Gun advocates say that the person is the problem, not the gun. Most of your argument is the same. Let's not limit availability to these "assault vehicles", let's place laws on the operators, that'll stop 'em.
Ubiquitous cell phone usage, especially texting while driving, receives largely lip service and public service announcements despite tens of studies equating such actions with impairment many times over the legal alcohol content limit.
I missed the lip service and public service announcements regarding safe use of weapons advocated for by the republicans.
Again here, the issue with mass shooters isn't that they failed to use safe handling procedures. Again here, it's not the case that people don't understand that guns are very dangerous. It's that they don't seem to get that texting and driving is as dangerous as drinking and driving which is more dangerous than a mishandled gun.

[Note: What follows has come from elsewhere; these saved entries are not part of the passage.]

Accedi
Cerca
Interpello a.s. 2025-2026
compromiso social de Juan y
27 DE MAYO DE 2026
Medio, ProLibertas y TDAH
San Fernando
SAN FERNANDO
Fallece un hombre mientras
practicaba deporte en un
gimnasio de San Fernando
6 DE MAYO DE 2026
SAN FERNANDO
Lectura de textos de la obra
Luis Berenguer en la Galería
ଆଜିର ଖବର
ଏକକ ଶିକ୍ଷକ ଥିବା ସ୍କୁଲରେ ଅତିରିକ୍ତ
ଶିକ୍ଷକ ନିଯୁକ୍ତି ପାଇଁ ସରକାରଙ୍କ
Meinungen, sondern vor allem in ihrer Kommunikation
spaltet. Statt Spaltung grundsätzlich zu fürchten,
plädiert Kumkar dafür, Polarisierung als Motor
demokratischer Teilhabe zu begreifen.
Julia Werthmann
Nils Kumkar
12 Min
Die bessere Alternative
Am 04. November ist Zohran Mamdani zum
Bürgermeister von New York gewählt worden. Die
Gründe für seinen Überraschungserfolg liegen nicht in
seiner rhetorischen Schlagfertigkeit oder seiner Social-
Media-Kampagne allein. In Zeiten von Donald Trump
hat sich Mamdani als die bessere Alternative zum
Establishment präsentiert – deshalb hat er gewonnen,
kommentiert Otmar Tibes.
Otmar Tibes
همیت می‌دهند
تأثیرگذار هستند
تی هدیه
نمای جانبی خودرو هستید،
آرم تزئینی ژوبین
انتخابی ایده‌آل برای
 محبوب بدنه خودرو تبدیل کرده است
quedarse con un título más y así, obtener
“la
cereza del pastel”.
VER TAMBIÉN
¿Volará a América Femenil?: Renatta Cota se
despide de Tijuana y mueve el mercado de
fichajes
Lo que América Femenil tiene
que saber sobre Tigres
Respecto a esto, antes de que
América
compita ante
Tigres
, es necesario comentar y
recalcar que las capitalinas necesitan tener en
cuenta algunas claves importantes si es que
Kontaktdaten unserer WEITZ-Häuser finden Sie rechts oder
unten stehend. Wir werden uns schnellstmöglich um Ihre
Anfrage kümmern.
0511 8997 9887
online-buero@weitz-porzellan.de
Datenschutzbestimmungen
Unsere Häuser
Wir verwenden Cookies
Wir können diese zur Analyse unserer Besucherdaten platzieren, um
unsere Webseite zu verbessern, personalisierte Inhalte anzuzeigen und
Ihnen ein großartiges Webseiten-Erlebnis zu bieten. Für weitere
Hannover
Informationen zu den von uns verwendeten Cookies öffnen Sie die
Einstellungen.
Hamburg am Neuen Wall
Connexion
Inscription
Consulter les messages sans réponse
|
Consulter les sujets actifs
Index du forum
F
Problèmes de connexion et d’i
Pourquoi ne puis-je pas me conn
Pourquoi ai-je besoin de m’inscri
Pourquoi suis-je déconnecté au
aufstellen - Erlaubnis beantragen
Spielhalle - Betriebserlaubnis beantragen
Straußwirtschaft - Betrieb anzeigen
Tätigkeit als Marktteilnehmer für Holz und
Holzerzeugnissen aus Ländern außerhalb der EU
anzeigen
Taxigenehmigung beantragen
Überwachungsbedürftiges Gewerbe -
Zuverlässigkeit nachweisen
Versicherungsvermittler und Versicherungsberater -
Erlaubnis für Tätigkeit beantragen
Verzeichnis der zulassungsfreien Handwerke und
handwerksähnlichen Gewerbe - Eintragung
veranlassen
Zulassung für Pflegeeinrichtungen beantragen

But do you know who does advocate for safe gun handling, offering free or at very low cost classes in the same? Why the NRA, of course. Where's that Dem ad that goes"while we wish you wouldn't buy guns, if you do, please take an NRA class on how to use and store it, they're the best out there."
I wonder what will happen when background checks and weapons bans fail to have the desired effect of markedly reducing gun violence
I wonder what will happen when they do. People keep saying there are so many guns out there, that prohibiting access won't change a thing, and yet people keep buying them
, including criminals. Any friction in the process will result in lower usage.

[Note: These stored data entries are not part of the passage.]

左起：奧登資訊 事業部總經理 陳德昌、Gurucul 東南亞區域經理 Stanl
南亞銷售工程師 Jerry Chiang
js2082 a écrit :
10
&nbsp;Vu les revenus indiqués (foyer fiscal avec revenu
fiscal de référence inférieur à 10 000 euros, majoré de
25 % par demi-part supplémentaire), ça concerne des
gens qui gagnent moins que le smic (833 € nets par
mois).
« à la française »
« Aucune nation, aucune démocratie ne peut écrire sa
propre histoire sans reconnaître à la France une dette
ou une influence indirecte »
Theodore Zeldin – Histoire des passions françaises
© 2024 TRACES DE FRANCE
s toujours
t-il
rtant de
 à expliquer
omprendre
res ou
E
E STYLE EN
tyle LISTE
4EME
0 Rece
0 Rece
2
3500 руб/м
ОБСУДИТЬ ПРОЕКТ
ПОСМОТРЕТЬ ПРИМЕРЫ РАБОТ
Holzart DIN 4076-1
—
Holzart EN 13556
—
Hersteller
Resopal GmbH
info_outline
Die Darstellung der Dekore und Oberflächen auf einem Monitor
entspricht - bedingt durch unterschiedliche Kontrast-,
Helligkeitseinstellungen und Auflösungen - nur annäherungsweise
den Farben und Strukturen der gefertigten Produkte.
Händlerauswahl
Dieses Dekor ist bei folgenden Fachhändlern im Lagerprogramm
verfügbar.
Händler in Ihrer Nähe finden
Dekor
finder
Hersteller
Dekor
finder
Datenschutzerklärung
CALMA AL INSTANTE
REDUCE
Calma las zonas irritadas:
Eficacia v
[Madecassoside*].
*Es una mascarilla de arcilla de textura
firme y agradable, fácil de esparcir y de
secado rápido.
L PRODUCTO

Totally miss the point about friction resulting in lower usage. Mass shooters, in particular, get their guns legally, aren't on watch lists, and, primarily, are meticulous planners, weeks to months ahead of time putting the pieces in place. Hard to conclude they're impeded by friction.

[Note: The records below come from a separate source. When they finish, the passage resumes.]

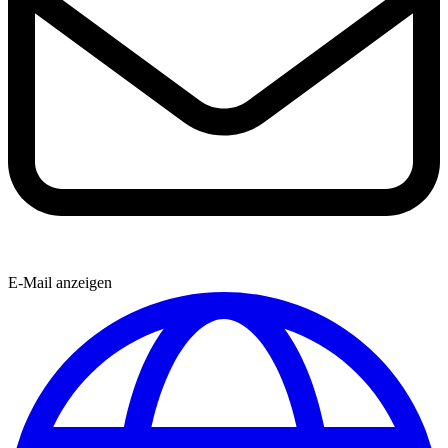
E-Mail anzeigen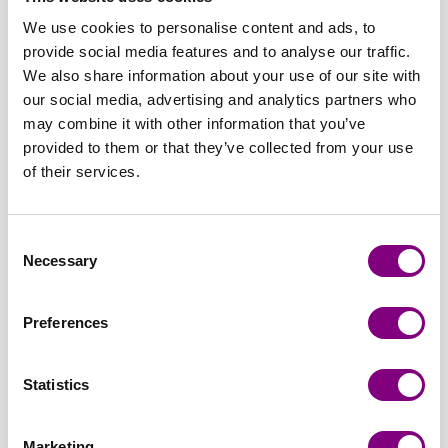
UNI
UNI
UNI
UNI
UNI
UNI
We use cookies to personalise content and ads, to
provide social media features and to analyse our traffic.
We also share information about your use of our site with
32 -
34 -
35 -
36 -
37 -
38 -
our social media, advertising and analytics partners who
MÖRK
LJUNG
MÖRK
AMETIST
MOINSKOG
BLÅ
may combine it with other information that you’ve
ROS
UNI
LJUNG
UNI
UNI
DIMMA
provided to them or that they’ve collected from your use
UNI
UNI
UNI
of their services.
39 -
40 -
42 -
43 -
44 -
45 -
ISBLÅ
DIMROSA
CEDER
LJUS
ROYAL
BLUSH
Consent
UNI
UNI
UNI
TURKOS
LILA
MIX
Necessary
Selection
UNI
UNI
Preferences
46 -
47 -
48 -
49 -
50 -
51 -
ÖKENROS
SALVIAGRÖN
BORDEAUX
CHOKLAD
LJUS
DUBBEL
MIX
MIX
UNI
UNI
BEIGE
LATTE
Statistics
UNI
UNI
Marketing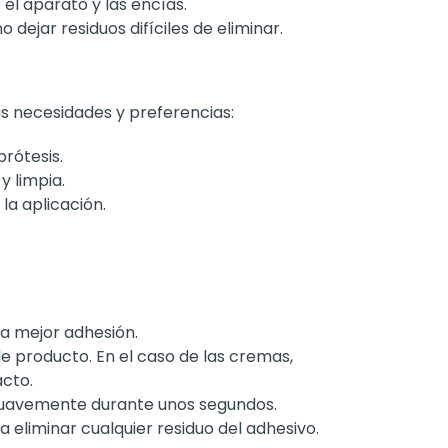
 el aparato y las encías.
dejar residuos difíciles de eliminar.
s necesidades y preferencias:
prótesis.
y limpia.
la aplicación.
a mejor adhesión.
e producto. En el caso de las cremas,
acto.
 suavemente durante unos segundos.
 eliminar cualquier residuo del adhesivo.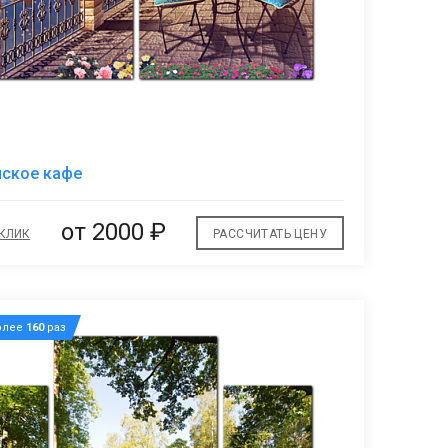
В
нское кафе
избранное
от 2000 ₽
 КЛИК
РАССЧИТАТЬ ЦЕНУ
олее
160
раз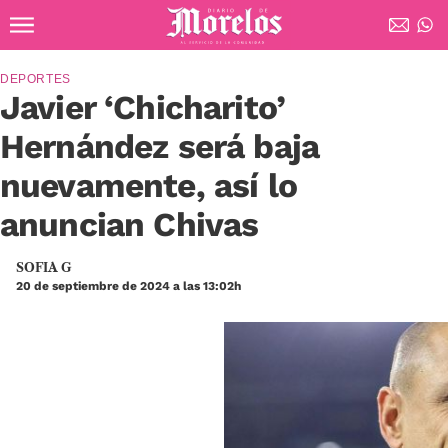
Ir al contenido principal
Diario de Morelos
DEPORTES
Javier ‘Chicharito’
Hernández será baja
nuevamente, así lo
anuncian Chivas
SOFIA G
20 de septiembre de 2024 a las 13:02h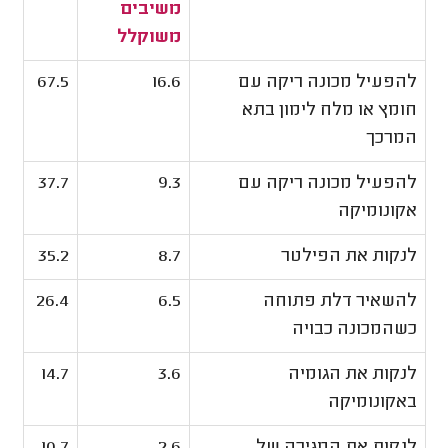
משיבים
משוקלל
להפעיל מכונה ריקה עם
16.6
67.5
חומץ או מלח לימון בתא
המרכך
להפעיל מכונה ריקה עם
9.3
37.7
אקונומיקה
לנקות את הפילטר
8.7
35.2
להשאיר דלת פתוחה
6.5
26.4
כשהמכונה כבויה
לנקות את הגומיה
3.6
14.7
באקונומיקה
לנקות את המגירה של
2.6
10.7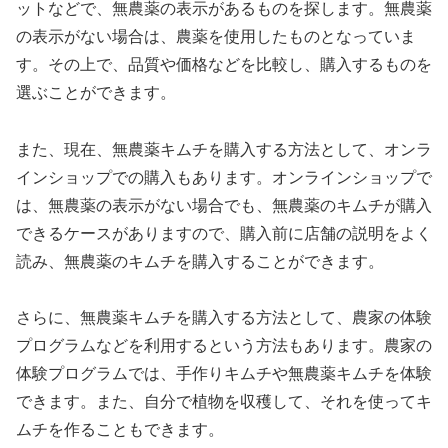
ットなどで、無農薬の表示があるものを探します。無農薬
の表示がない場合は、農薬を使用したものとなっていま
す。その上で、品質や価格などを比較し、購入するものを
選ぶことができます。
また、現在、無農薬キムチを購入する方法として、オンラ
インショップでの購入もあります。オンラインショップで
は、無農薬の表示がない場合でも、無農薬のキムチが購入
できるケースがありますので、購入前に店舗の説明をよく
読み、無農薬のキムチを購入することができます。
さらに、無農薬キムチを購入する方法として、農家の体験
プログラムなどを利用するという方法もあります。農家の
体験プログラムでは、手作りキムチや無農薬キムチを体験
できます。また、自分で植物を収穫して、それを使ってキ
ムチを作ることもできます。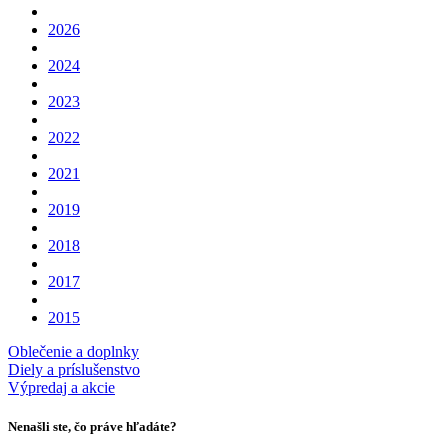
2026
2024
2023
2022
2021
2019
2018
2017
2015
Oblečenie a doplnky
Diely a príslušenstvo
Výpredaj a akcie
Nenašli ste, čo práve hľadáte?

While some say there are so many guns out there restrictions won't change a thing, and perhaps that's even true, I didn't make that point. My point was that the proposed restrictions won't impact the categories where most gun deaths occur and that most people seem to think they will.
Suicide by firearm is the topmost category by a wide margin of deaths, up 26%, with suicides by all measures up double that.
You know what one of my first tasks was when I learned one of my sailors was potentially suicidal? Ensure he didn't have access to a firearm.
Good on ya. You should also remove any source of personal harm, to include belts, sharp objects, even medications. Posting a suicide watch is also protocol. This assumes that you have some warning and that's statistically not typically the case.
I'm with General McChrystal on this:
"Some opponents of closing these gaps in our laws will continue to argue that dangerous people will obtain guns in our country no matter what, and that therefore taking these steps to make it harder for them is fruitless. That is both poor logic and poor leadership," he wrote.
Normally I'd say no fair taking an Army General's quote there, sailor boy, but nothing I wrote runs against what the distinguished general said and in most ways supports it. So there.